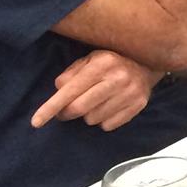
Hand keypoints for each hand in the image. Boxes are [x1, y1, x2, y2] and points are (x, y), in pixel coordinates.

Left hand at [31, 51, 160, 130]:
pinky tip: (111, 107)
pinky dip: (104, 120)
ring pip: (92, 120)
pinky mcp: (139, 104)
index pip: (70, 91)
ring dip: (89, 115)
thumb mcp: (90, 60)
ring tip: (98, 102)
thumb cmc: (112, 63)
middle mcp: (118, 78)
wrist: (149, 63)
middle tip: (67, 110)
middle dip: (67, 113)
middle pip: (78, 109)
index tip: (36, 122)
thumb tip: (59, 90)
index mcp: (102, 64)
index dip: (50, 108)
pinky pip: (108, 126)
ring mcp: (130, 92)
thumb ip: (71, 74)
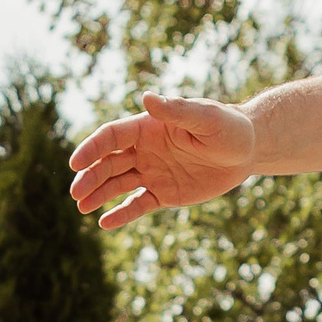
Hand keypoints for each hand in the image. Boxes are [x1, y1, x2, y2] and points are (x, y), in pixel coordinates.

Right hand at [68, 92, 258, 228]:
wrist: (246, 150)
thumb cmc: (228, 127)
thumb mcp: (205, 117)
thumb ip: (176, 110)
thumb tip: (147, 98)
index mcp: (148, 127)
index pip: (111, 137)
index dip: (91, 149)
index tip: (75, 163)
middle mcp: (144, 150)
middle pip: (108, 163)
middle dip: (90, 177)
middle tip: (76, 194)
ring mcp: (152, 172)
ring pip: (117, 184)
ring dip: (98, 195)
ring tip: (81, 208)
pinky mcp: (164, 193)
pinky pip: (138, 205)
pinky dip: (122, 214)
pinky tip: (104, 223)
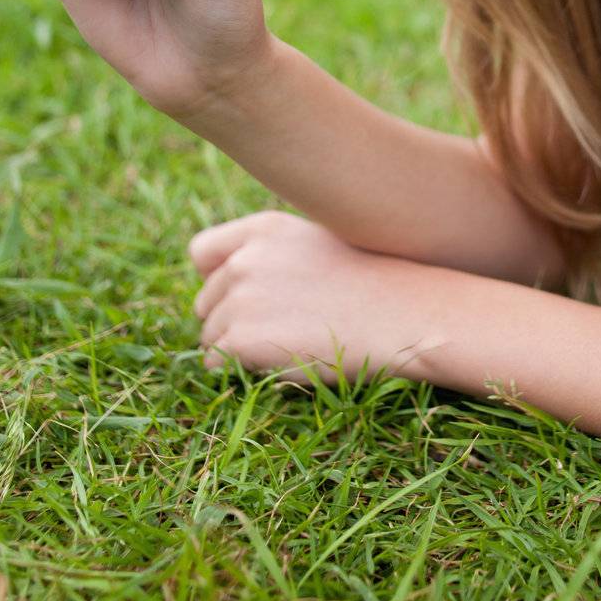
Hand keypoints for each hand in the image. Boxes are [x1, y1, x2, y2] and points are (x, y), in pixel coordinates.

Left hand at [189, 209, 443, 385]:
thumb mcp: (317, 244)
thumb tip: (233, 282)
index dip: (217, 278)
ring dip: (235, 347)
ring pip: (210, 334)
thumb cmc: (370, 284)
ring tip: (286, 346)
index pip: (202, 252)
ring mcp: (240, 299)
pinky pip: (216, 362)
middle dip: (229, 319)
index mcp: (263, 230)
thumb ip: (272, 254)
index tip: (240, 295)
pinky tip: (279, 362)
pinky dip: (237, 369)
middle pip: (206, 300)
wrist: (398, 317)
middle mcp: (244, 259)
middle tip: (277, 331)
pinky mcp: (240, 339)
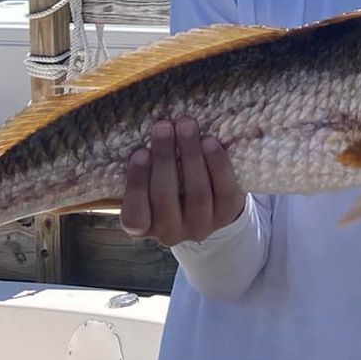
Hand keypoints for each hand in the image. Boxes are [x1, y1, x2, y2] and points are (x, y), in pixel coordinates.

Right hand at [120, 118, 246, 244]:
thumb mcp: (151, 182)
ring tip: (186, 125)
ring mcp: (200, 226)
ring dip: (191, 155)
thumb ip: (147, 166)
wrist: (210, 204)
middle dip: (164, 158)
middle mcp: (170, 233)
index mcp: (143, 227)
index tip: (140, 151)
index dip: (137, 183)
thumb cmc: (171, 185)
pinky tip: (210, 141)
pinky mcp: (226, 215)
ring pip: (196, 193)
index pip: (134, 215)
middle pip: (165, 198)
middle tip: (163, 126)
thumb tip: (150, 131)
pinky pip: (223, 190)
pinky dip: (217, 164)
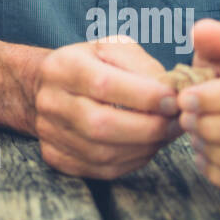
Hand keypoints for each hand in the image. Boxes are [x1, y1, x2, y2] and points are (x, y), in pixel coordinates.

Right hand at [32, 34, 183, 178]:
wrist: (43, 87)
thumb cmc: (88, 65)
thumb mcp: (111, 49)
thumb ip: (141, 66)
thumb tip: (170, 93)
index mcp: (63, 66)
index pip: (104, 84)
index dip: (144, 96)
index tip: (173, 99)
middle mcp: (51, 101)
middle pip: (100, 124)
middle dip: (148, 127)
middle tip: (176, 122)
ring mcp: (50, 133)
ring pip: (103, 153)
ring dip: (144, 147)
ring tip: (165, 133)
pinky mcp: (57, 158)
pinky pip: (102, 170)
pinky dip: (132, 160)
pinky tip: (145, 146)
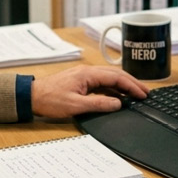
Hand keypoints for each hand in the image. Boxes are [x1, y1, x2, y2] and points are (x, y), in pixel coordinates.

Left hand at [30, 66, 149, 117]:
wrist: (31, 96)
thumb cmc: (50, 99)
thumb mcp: (75, 105)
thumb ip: (99, 104)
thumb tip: (118, 104)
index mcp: (88, 74)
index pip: (116, 78)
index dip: (132, 86)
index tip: (143, 94)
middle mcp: (88, 72)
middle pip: (116, 75)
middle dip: (132, 83)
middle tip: (146, 92)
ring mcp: (85, 76)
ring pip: (110, 79)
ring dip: (124, 86)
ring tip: (137, 94)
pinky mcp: (81, 82)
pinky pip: (102, 84)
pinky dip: (113, 89)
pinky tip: (119, 97)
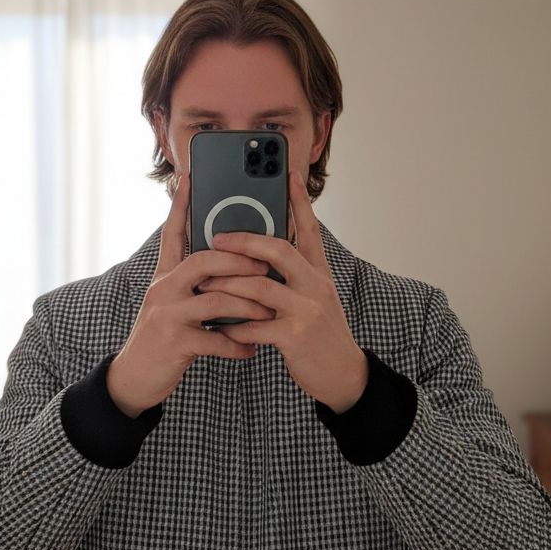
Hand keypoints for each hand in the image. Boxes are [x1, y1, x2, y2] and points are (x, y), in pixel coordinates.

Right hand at [106, 173, 276, 416]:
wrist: (134, 378)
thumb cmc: (163, 338)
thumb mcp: (173, 303)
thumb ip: (195, 284)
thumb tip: (229, 264)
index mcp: (166, 276)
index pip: (174, 233)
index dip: (182, 205)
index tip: (191, 177)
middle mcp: (164, 289)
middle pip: (203, 261)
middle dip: (239, 261)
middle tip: (265, 265)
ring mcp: (167, 315)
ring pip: (215, 299)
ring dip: (248, 305)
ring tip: (268, 313)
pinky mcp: (174, 343)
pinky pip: (215, 339)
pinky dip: (238, 344)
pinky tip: (252, 348)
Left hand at [195, 170, 368, 412]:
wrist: (344, 375)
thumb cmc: (321, 334)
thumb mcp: (316, 297)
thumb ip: (294, 276)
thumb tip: (261, 257)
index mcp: (318, 273)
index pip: (309, 229)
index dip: (298, 201)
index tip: (288, 174)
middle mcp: (315, 285)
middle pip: (279, 250)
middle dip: (244, 241)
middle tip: (216, 239)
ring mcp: (307, 310)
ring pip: (260, 287)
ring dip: (228, 285)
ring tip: (205, 285)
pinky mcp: (296, 336)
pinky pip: (256, 326)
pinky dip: (235, 326)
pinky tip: (222, 328)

:::::

**Exercise goal**
Taking the entries above, write out exactly each line from the one holding "thumb cmc: (321, 334)" to the one holding "middle tip: (216, 239)", both included, and stop there.

**Expected output**
thumb cmc: (321, 334)
thumb mcp: (316, 297)
thumb ip: (294, 276)
thumb tip: (261, 257)
index mcp: (318, 273)
index pip: (309, 229)
index dip: (298, 201)
index tip: (288, 174)
middle mcp: (315, 285)
middle pip: (279, 250)
middle dip: (244, 241)
middle tip: (216, 239)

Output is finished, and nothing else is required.